Continuano le ricerche archeologiche presso Fratte di Fimon. Così ha deciso Vincenzo Tinè, Soprintendente ai Beni archeologici del Veneto, e Paolo Pellizzari, Assessore provinciale, dopo aver visitato uno scavo che presenta aspetti straordinari. Infatti, i lavori di scavo, condotti dalla Cooperativa archeologica Ara e diretti da Elodia Bianchin, archeologa della Soprintendenza, hanno riportato alla luce un villaggio antico risalente a un periodo compreso tra il 3700 e il 3500 avanti Cristo, i cui abitanti già conoscevano la metallurgia del rame.

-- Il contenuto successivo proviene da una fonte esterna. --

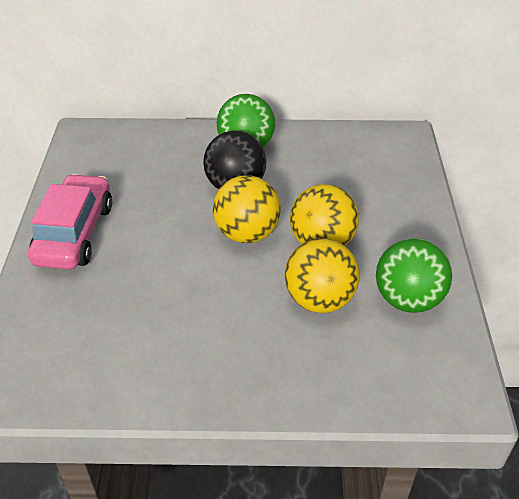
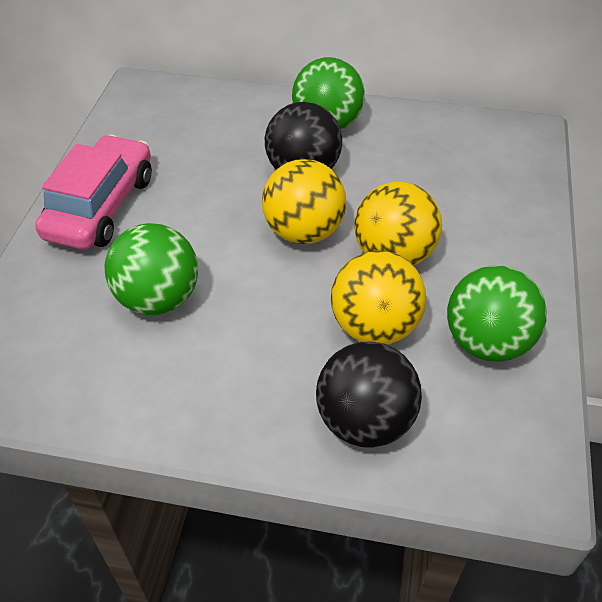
camera: 10 degrees right, 5 degrees up
(141, 301) = (158, 298): none -> green ball
(328, 372) = (365, 421): none -> black ball

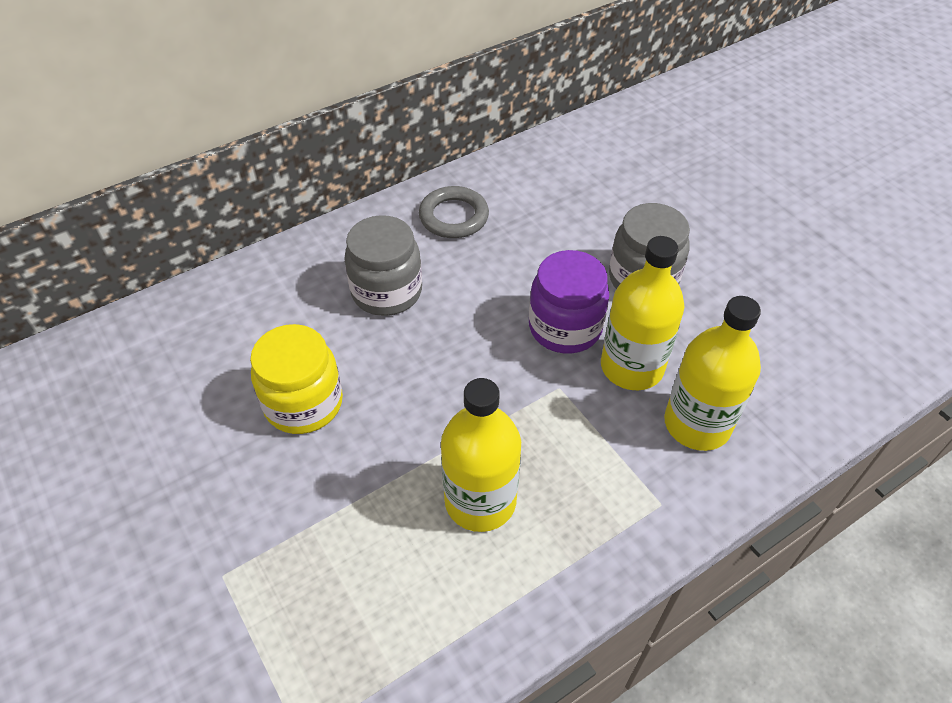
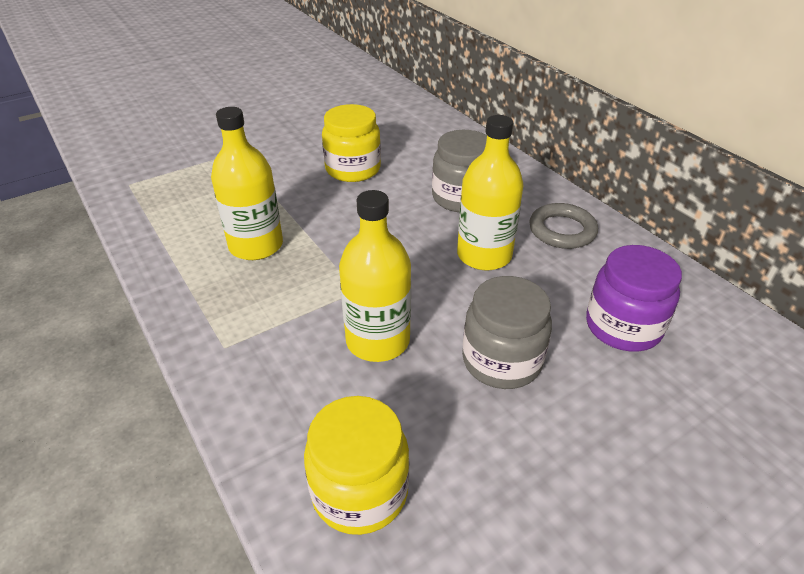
camera: 90 degrees right, 10 degrees down
(565, 327) = (427, 297): purple jar -> purple jar (623, 327)
(697, 424) = (303, 383): yellow bottle -> yellow bottle (484, 255)
(797, 374) = (360, 491): none -> yellow jar

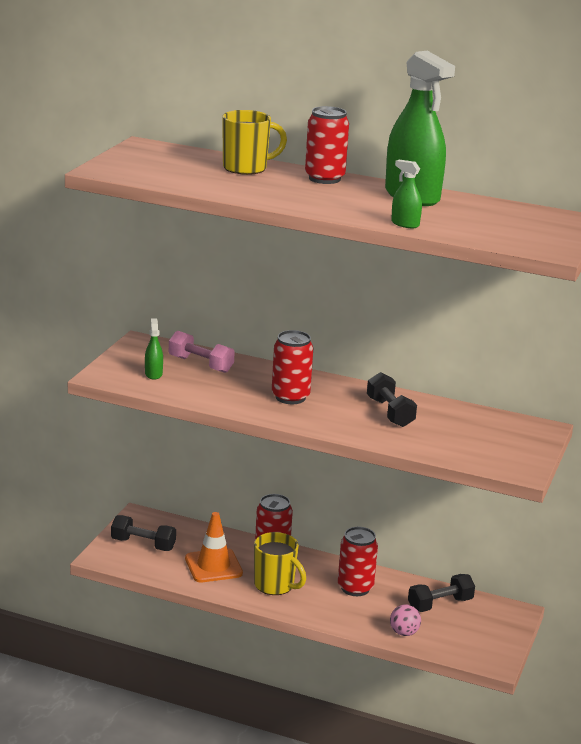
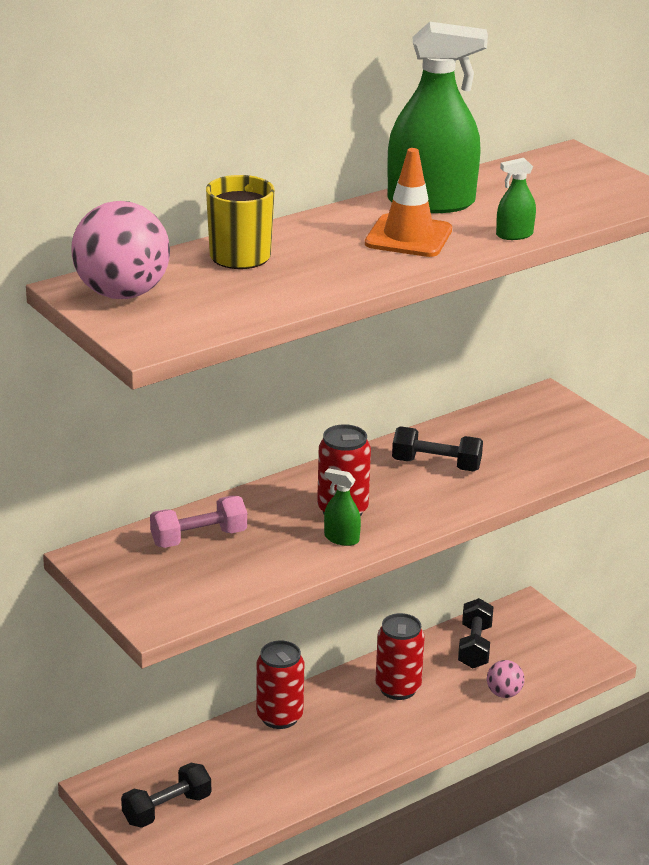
camera: 55 degrees left, 5 degrees up
(151, 154) = (122, 294): none -> pink ball
(153, 374) = (190, 580): green spray bottle -> green spray bottle (341, 538)
(213, 566) = (264, 772): orange traffic cone -> orange traffic cone (408, 237)
(275, 585) = (344, 742): yellow mug -> none
(324, 178) = (325, 226): red can -> none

Finora l’età del rame era testimoniata nelle valli di Fimon soltanto da testimonianze di superficie, emerse il secolo scorso. Il nuovo sito presenta impianti e spazi abitativi costruiti per mezzo di strutture in legno verticali, provvisti di focolari e limitrofi a zone adibite ad attività domestiche e artigianali. L’importanza della scoperta è stata avallata anche dai numerosi studiosi e appassionati di archeologia che hanno partecipato a “scavi aperti”, l’iniziativa organizzata alcuni giorni fa per consentire la verifica e lo studio dell’insediamento.

L’esame dei sostegni verticali, lavorati e fissati nella fanghiglia lacustre anche a notevoli profondità, permetterà di capire meglio le caratteristiche di queste strutture. Grazie all’analisi delle testimonianze archeologiche recuperate (reperti fittili e in pietra) si potranno capire le dinamiche culturali

L’ analisi dei pali verticali, lavorati e infissi nel limo lacustre anche a notevole profondità, consentirà di comprendere meglio le tipologie di queste strutture. Mentre lo studio dei materiali archeologici recuperati ( manufatti fittili e in pietra) permetterà la comprensione delle dinamiche culturali dei gruppi umani che vissero nelle valli di Fimon nei secoli a cavallo del quarto millennio avanti Cristo.